═════ DOCUMENT EXTRACT

Three concrete impacts:

Cost — every cache hit is a saved provider call. For a support bot doing 100K calls/day at $0.005/call, a 35% hit rate saves $175/day.
Latency — cache hits return in 5–20ms instead of 800–3000ms. p99 latency drops sharply.
Reliability — when the upstream provider 5xx’s, recent semantic-cache hits keep the bot answering the easy questions.

The risk is the inverse of cache control: if the threshold is too loose, the cache returns the wrong answer. “How do I cancel my subscription?” and “how do I keep my subscription?” embed close together; a 0.80 threshold can collapse them. For agent systems running multi-step pipelines, a wrong cached answer at step 1 cascades through the whole trajectory. Threshold tuning is the operational discipline.

How FutureAGI handles it

FutureAGI’s Agent Command Center exposes the semantic-cache as a configurable layer in front of every chat-completion call. The implementation in internal/cache/semantic.go stores entries keyed by (model, vector) and runs a cosine-similarity scan at request time:

cache:
  enabled: true
  semantic:
    enabled: true
    threshold: 0.92          # default 0.85; raise for risk-averse routes
    dims: 256                # embedding dimensions
    max_entries: 50000
    backend: "qdrant"        # or pinecone, weaviate, memory
    namespace: "support-bot"
    ttl: 1h

The cache is keyed per model so a gpt-4o cache hit never returns to a claude-sonnet-4 request. Per-request headers — x-agentcc-cache-ttl, x-agentcc-cache-namespace, x-agentcc-cache-force-refresh — let app code override on the fly. Trace spans carry agentcc.cache.hit, agentcc.cache.similarity, and agentcc.cache.namespace, so a cache-hit-rate dashboard explains itself.

══════════
═════ DATA PROVIDED

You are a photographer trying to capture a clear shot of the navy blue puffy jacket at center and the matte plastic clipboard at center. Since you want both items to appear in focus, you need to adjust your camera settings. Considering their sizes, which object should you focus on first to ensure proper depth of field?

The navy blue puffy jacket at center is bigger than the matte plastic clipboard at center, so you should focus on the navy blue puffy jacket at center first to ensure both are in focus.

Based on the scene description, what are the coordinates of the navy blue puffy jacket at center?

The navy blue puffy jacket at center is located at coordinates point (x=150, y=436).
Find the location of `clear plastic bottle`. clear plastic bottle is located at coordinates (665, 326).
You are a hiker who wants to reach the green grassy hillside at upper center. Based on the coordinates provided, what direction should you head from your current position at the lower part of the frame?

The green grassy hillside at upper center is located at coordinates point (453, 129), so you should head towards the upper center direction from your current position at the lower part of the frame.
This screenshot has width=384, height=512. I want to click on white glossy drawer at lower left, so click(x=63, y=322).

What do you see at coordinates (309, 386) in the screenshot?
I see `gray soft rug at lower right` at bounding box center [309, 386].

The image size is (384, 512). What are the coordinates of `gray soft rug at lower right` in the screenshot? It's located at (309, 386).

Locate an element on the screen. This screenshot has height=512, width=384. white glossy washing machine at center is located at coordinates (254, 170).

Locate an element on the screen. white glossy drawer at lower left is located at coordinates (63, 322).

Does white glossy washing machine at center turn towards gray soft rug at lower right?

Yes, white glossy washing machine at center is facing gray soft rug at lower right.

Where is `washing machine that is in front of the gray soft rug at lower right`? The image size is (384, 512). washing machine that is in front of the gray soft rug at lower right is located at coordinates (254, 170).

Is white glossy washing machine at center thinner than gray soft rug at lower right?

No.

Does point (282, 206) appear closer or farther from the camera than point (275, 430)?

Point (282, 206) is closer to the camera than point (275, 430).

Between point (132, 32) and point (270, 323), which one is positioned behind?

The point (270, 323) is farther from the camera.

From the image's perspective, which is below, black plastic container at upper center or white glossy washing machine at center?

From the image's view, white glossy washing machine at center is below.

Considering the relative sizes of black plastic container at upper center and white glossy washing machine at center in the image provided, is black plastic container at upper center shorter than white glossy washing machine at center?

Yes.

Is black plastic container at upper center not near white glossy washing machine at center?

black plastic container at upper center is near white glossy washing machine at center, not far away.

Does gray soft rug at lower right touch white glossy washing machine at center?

══════════

# [ACTION ITEM A]
Translate this sentence from the text on semantic caching into Spanish: "For agent systems running multi-step pipelines, a wrong cached answer at step 1 cascades through the whole trajectory."
# [ACTION ITEM B]
Write the next part of the text on semantic caching, picking up after its last sentence.

# [TASK RESULT A]
En los sistemas de agentes que ejecutan pipelines de varios pasos, una respuesta errónea almacenada en caché en el paso 1 se propaga en cascada por toda la trayectoria.

# [TASK RESULT B]
The product moat compared with a thin LiteLLM wrapper is the eval integration. Pre- and post-guardrails still run on cache hits — ProtectFlash filters injection attempts even when the answer is cached, and a HallucinationScore post-guardrail validates whether the cached response is still appropriate for the new prompt at the boundary similarity. FutureAGI’s evaluation surface tracks cached=true in trace metadata, so regression evals can check whether semantic-cache hits degrade quality at a given threshold.

We’ve found that the threshold conversation is rarely a one-shot tuning exercise. In our 2026 evals, the same semantic-cache that hit 38% safely on a tone-rephraser route returned wrong refunds at 0.88 on a billing route — same threshold, different content boundary. The fix is per-route thresholds plus a sampled Groundedness eval on cached responses, run weekly. Unlike generic Redis-backed semantic caches that ship with a single global threshold, Agent Command Center binds the threshold to the route, the model, and the namespace, so the operator can raise the bar on regulated routes without touching the chat-bot route.

How to measure or detect it

Operate the semantic-cache against:

Hit rate — exact-cache hits + semantic-cache hits, segmented by route. Healthy support-bot rates: 30–45%.
Threshold-crossing distribution — histogram of similarity scores for cache hits. If the bulk lives at 0.85–0.88, the threshold is borderline; if at 0.95+, you can lower it for more hits.
False-positive sample — sample 1% of cache hits and run a Groundedness or AnswerRelevancy evaluator on the (new prompt, cached response) pair.
Cost saved — cost_usd_avoided derived from cache-hit count × per-call cost.
Cache backend latency — p99 of the vector-search call. Past 50ms, the cache hurts more than it helps.

from fi.evals import AnswerRelevancy
# Run periodically on a sample of cache hits to validate the threshold.
score = AnswerRelevancy().evaluate(
    input=new_prompt,
    output=cached_response,
)

Common mistakes

Picking a single threshold and walking away. Tune per route — a billing-policy bot needs 0.95+; a tone-of-voice rephraser can run at 0.80.
Caching across models. A gpt-4o-mini answer is rarely safe to return for a gpt-4o request.
Caching at the user level instead of namespacing by tenant. Cross-tenant cache hits are a data-leakage incident waiting to happen.
Using semantic-cache for tool-calling responses. Cached tool calls execute stale parameters.
Not invalidating cache after a prompt-template change. The cache will keep serving answers from the old prompt for as long as the TTL allows.